The records:
· · · · ·

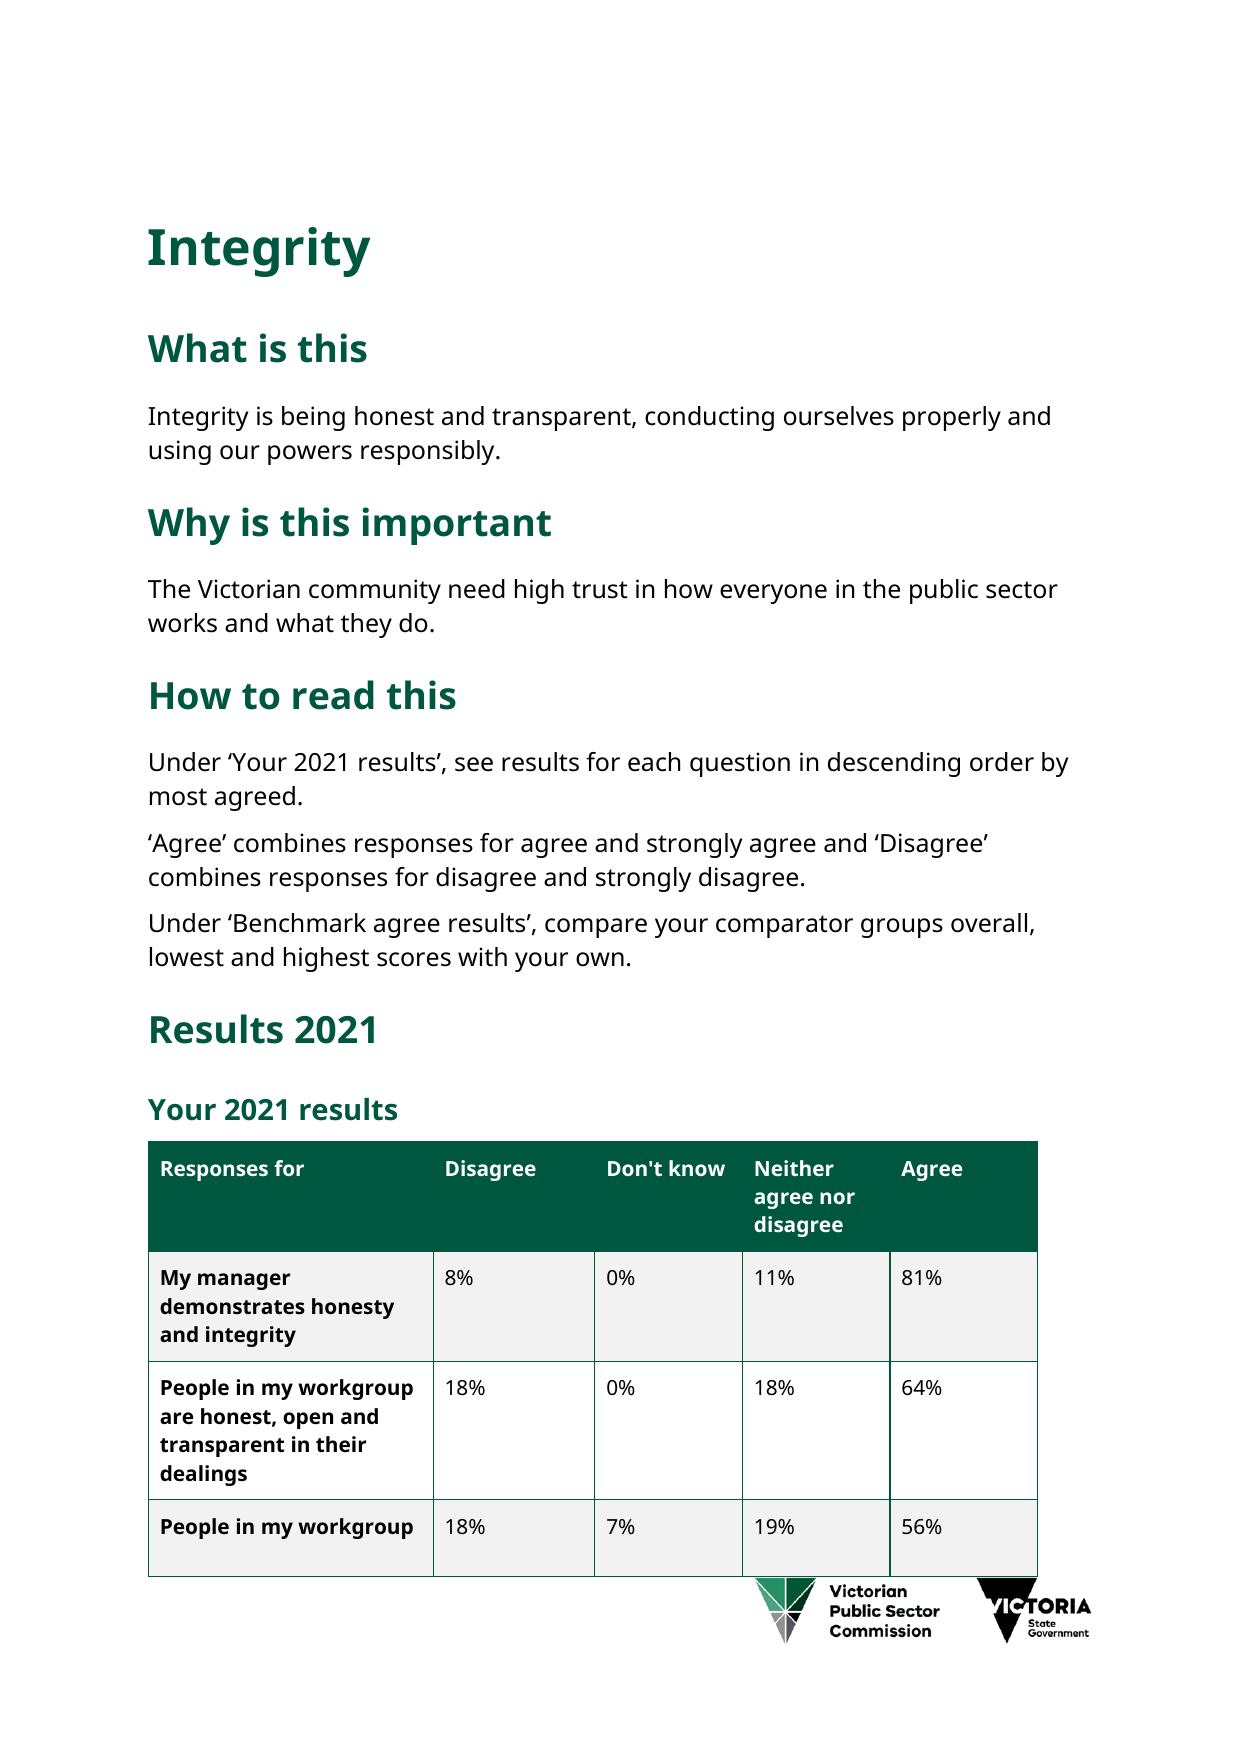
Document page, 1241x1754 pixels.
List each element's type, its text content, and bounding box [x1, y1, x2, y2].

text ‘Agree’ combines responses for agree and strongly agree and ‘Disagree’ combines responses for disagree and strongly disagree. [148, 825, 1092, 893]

· · · · ·

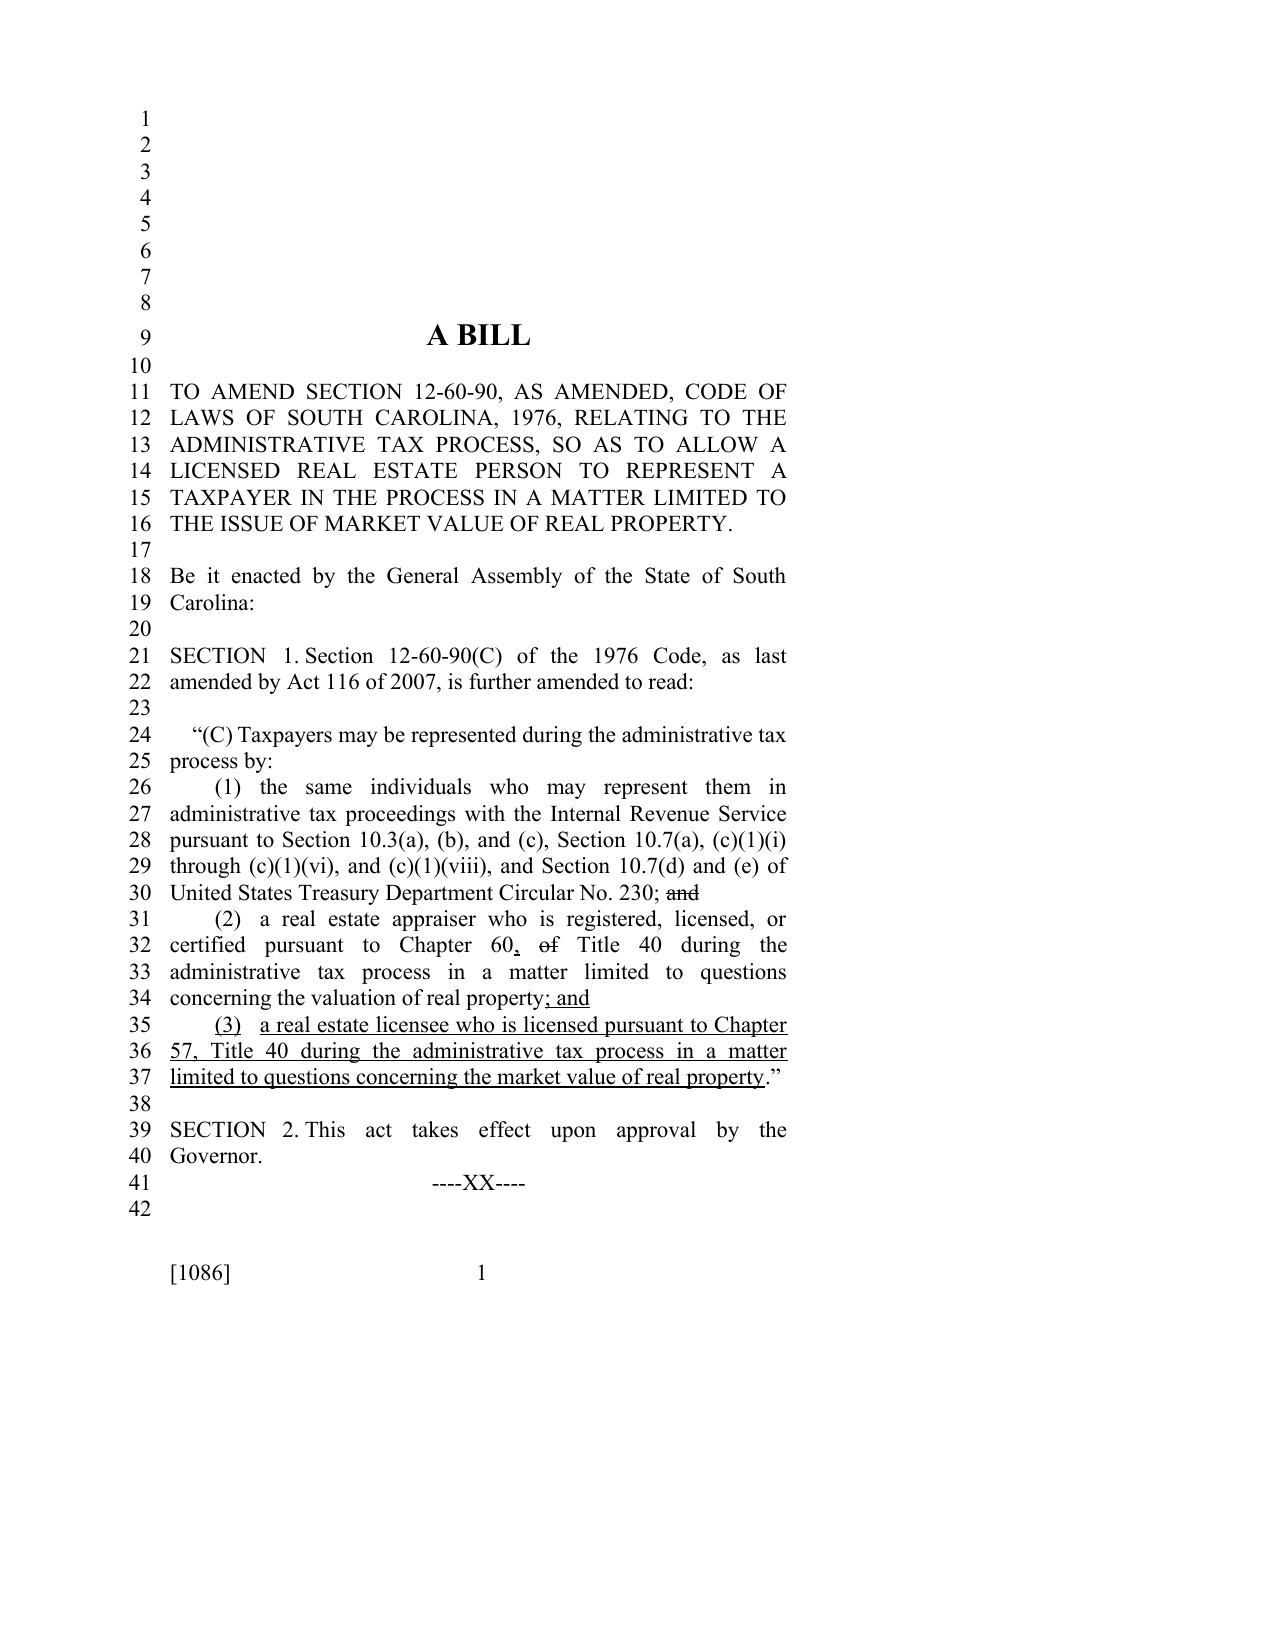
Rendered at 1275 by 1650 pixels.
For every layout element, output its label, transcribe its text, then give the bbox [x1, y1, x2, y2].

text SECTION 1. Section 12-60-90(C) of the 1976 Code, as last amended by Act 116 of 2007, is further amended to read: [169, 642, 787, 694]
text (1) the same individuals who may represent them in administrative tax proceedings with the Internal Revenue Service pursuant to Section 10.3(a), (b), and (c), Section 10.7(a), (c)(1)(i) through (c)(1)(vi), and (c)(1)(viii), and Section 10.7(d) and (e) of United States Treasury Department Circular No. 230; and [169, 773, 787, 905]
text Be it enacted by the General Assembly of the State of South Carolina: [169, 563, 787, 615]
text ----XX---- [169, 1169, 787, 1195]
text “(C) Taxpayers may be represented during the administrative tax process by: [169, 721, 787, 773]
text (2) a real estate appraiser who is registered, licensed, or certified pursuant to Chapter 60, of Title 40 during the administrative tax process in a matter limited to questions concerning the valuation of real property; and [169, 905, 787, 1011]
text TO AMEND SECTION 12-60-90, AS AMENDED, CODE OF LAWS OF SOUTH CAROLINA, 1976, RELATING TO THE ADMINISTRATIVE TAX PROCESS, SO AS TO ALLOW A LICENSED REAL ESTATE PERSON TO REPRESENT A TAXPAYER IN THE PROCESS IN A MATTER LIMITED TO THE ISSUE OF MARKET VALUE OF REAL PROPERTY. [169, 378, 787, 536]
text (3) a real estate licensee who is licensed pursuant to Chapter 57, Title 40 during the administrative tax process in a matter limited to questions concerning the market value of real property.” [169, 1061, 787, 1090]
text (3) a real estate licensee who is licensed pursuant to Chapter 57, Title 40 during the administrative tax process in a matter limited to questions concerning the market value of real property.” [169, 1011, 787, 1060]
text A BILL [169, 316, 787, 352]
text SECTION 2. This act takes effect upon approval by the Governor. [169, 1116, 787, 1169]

· · · · ·

Action item:
Every line above that holds the string "pixels" should be copied into the answer.

Written reply:
Document page, 1241x1754 pixels.
Rendered at 1275 by 1650 pixels.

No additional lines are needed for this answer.